======== GIVEN TEXT

How an M&A Playbook Can Ease Integration Woes 

An M&A playbook can help a company achieve its transaction goals by defining those goals and establishing a strategy for reaching them. The playbook is a series of principles and best practices that should guide every stage of the transaction. It can aid the due diligence process, uncovering relevant issues early. It may also draw upon lessons from previous sales, and provide details about the company’s unique culture or any special challenges it has historically faced following a deal closing. 


What to Include in an M&A Playbook 

There’s no formula for an M&A playbook, since every company has a slightly different set of needs. In general, your playbook should include: 

  • Human resources information, including details about the impact of the transition on employees, and plans for mitigating any negative impacts. 
  • Business processes, including a list of key processes for both the target and acquiring business. 
  • A detailed overview of organizational structure. This should help guide the process of integrating two teams into one. 
  • Guidelines for data management, including a plan for managing the redundancies inherent in two systems. 
  • Legal issues such as the role of legal counsel, the division of responsibilities between the two companies’ legal departments, and the key operating or governance policies that may present sticky integration issues. The legal component of the playbook must also identify contractual issues, and outline a plan for managing them. Be sure also to address legal entity issues, such as changing the legal status or structure of the new business and dissolving, if necessary, the old one.

================

-- TASKS TO CARRY OUT --
1: In the passage on M&A playbooks, what should the guidelines for data management include?
2: Using the passage on M&A playbooks, explain why there is no formula for writing one.
3: Extend the passage on M&A playbooks from the point where it stops.
The data that come next play no part in this.

======== COLLECTED DATA

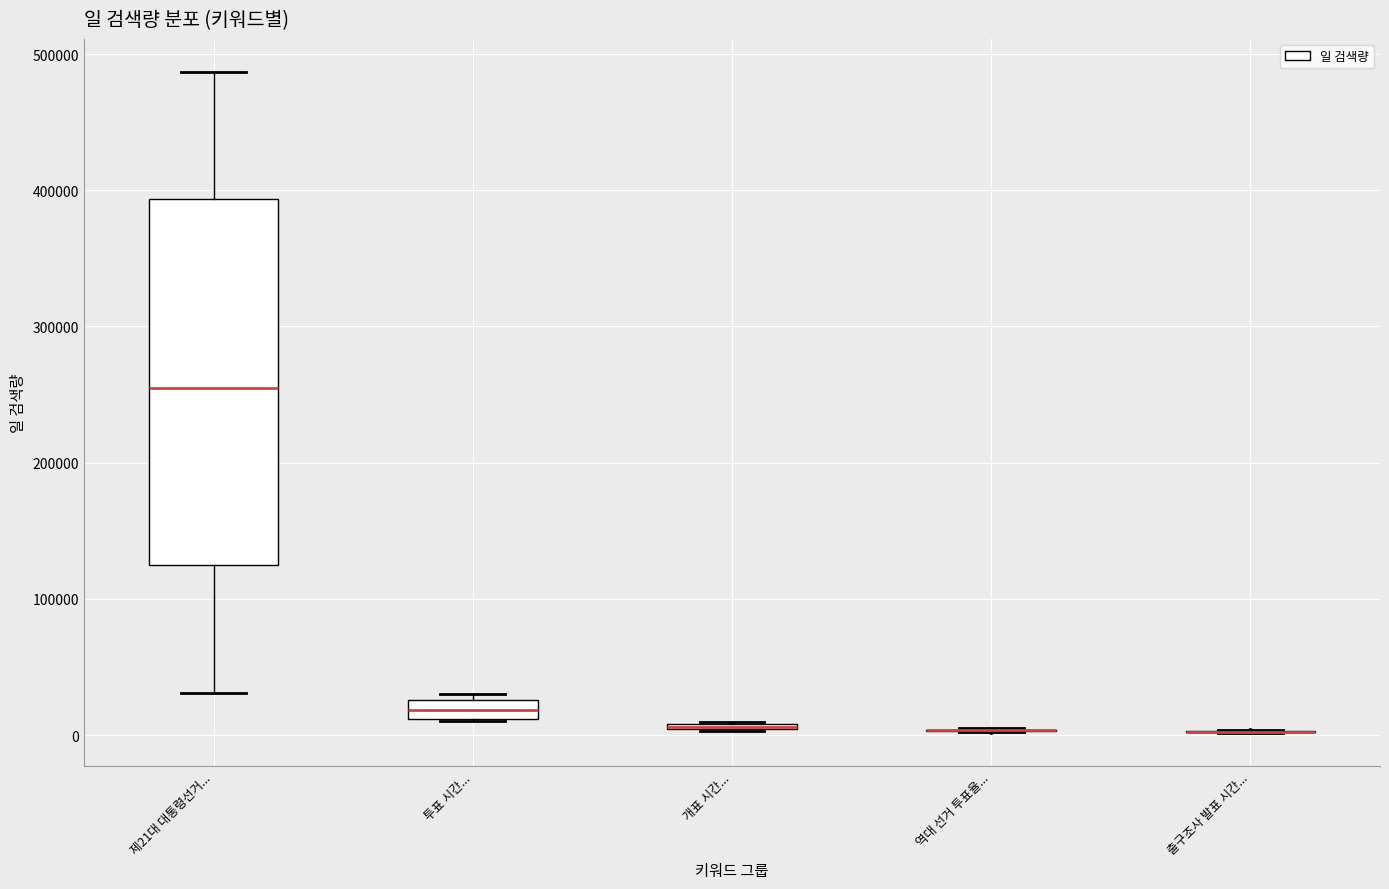

Which box is the tallest, from its lower edge to its upper edge?

제21대 대통령선거...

================

-- RESPONSES BY TASK --
1: They should include a plan for managing the redundancies inherent in two systems.

2: There is no formula because every company has a slightly different set of needs. A playbook therefore has to fit the particular company rather than follow a fixed template.

3:
  • A comprehensive list of disclosure documents, and the parties to whom they must be disclosed. Consider adding a disclosure schedule as well. 


The goal here is to set and manage expectations. The process of developing the playbook ensures everyone is on the same page, and provides an early tool for addressing different goals or expectations. While the document should be an evolving, living book, repeated deviations from the playbook may hint at an underlying problem—especially if you must deviate because of missed deadlines or continual disagreement among the parties. Early consensus promotes M&A success, so iron out as many issues as you can as early as possible.


The Playbook: A Tool, Not a Panacea 

Your M&A playbook is a tool, not a drug that can cure all that ails a transaction. No transaction is fully within the control of the parties. Unexpected issues are inevitable. A flexible approach informed by industry best practices and the input of professional advisors is the ultimate key to unlocking M&A success.